What we need to realize in India is that a country will never progress if we set the bar at the lowest common denominator and take heart at mediocre execution. We have to look to those who are doing better and push our public servants to do the same. We need to hold our public officials to account and this does not happen by nodding in sympathy when they fail in their duties and accepting their inevitable and stale excuses.

Another favourite excuse in India is limited resources. I am not buying this anymore. We have one of the highest tax rates in the world. India believes it can afford a nuclear defense programme, something quite expensive to run. But it apparently cannot spend on a competent police force which is needed every day by everyone. Where are your taxes going really? Amit Varma has a series on his blog tracking the absurd ways in which our hard earned money is put to use. I do not believe we have limited resources because insufficient funds are collected to taxes. I believe it is because our public servants help themselves to the resources with abandon. Some resources are just left there, waiting to be eaten up.

I do not see why the police should lack resources. We should not have a manpower problem in this country. If people are calling the police with irrelevant complaints (such as lack of water supply), why not start a call centre (of non-police but trained people) to screen calls? Aren’t call centres our claim to fame? If the police budget is insufficient, the commissioner should make it clear to the people. If he felt he could not do his job with the resources provided, he should have refused to take up the job, or made it clear what he could achieve when he took it up.

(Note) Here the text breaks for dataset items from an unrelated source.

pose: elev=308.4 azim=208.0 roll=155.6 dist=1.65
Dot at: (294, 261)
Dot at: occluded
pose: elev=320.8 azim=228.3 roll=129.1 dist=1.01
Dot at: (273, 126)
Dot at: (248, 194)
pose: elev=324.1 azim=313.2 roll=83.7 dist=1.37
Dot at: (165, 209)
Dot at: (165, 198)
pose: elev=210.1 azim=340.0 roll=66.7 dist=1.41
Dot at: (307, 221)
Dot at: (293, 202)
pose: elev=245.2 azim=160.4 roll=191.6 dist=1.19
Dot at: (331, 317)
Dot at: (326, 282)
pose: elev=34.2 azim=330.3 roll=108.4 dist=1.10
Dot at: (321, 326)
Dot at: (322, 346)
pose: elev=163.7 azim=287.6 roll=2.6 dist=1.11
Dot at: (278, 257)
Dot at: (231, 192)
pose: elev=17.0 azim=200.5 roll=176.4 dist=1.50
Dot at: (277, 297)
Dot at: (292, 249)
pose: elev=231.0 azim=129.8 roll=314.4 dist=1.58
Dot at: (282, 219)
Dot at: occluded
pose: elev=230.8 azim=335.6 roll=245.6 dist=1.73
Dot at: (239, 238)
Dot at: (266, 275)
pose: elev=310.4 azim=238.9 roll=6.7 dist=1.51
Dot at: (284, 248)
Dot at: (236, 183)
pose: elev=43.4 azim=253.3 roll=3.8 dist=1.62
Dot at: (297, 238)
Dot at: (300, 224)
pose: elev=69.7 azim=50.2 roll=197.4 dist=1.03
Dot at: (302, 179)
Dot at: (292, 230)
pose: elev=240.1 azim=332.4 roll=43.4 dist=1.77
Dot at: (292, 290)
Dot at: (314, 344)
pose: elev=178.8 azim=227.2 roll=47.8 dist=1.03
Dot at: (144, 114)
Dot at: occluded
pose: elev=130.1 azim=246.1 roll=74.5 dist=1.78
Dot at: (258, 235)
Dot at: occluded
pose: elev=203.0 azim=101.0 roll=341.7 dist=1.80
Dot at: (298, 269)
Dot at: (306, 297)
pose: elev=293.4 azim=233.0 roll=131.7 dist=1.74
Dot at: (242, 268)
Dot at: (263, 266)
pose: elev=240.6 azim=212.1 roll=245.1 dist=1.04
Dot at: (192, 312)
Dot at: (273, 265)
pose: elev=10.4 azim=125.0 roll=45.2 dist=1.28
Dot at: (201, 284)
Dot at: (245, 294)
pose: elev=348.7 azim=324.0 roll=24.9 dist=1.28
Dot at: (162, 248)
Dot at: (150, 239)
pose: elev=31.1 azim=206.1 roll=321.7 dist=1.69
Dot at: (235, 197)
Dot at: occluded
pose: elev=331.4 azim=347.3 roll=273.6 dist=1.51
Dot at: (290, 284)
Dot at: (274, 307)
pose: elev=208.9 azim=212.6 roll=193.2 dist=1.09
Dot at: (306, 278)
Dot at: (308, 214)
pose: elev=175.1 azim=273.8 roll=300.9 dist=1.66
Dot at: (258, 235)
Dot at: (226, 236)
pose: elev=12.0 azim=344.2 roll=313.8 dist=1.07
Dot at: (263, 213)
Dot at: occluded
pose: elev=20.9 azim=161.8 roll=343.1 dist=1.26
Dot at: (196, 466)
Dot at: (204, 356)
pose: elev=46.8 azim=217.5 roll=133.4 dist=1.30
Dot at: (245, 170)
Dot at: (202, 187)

That was not the only odd statement the police chief made. Here are some more (from this article):

Citing the examples of New York, Johannesburg and London, he said: “The crime rate is much higher in these cities, including that of rape.”

It apparently did not occur to him that the crime rate is higher in these cities because people actually report crimes, especially crimes like rape. They report them because they can reasonably expect their police force to act and not make excuses like ‘why weren’t you more careful’? They report them because rape victims are expected to be treated with sensitivity, not branded forever by society as a ‘shamed woman’ and raked over the coals by a justice system that has a low conviction rate for rape.

He also said: “No one in the world carries millions in a car. It only happens here. In Germany, they say if someone carries 500 euros with him, he would definitely be murdered. Strangely, here we like to carry millions with us”

Really? Will anyone from Germany verify this bit of folk wisdom? Forgive me for doubting the hearsay of the esteemed Delhi police chief. Is he suggesting that Indians carry millions with them by car because they have faith in the police force to protect them should anyone try to steal that money or because the likelihood of the money being stolen is low?

The police chief also washed his hands off thefts, burglaries and snatchings. “The bag of my daughter who lives in London was snatched more than once. It happens,” he said.

OMG! Enough said I think. So everything ‘happens’. Why do we need him, I wonder?

Finally, if I sound angry, it is because is this not an academic question for me. It is a question of daily life. It is a question of being told to adjust and adjusting and still having my breast pinched hard when I was 12 years old and walking to school in my uniform. It is a question of my friend having a guy masturbate down her back in a train. It is a question of women of all economic classes being restricted from certain jobs because it is not safe at night. Our cities are not safe – not for men, and definitely not for women. The police need to accept that instead of passing thebuck onto the victims.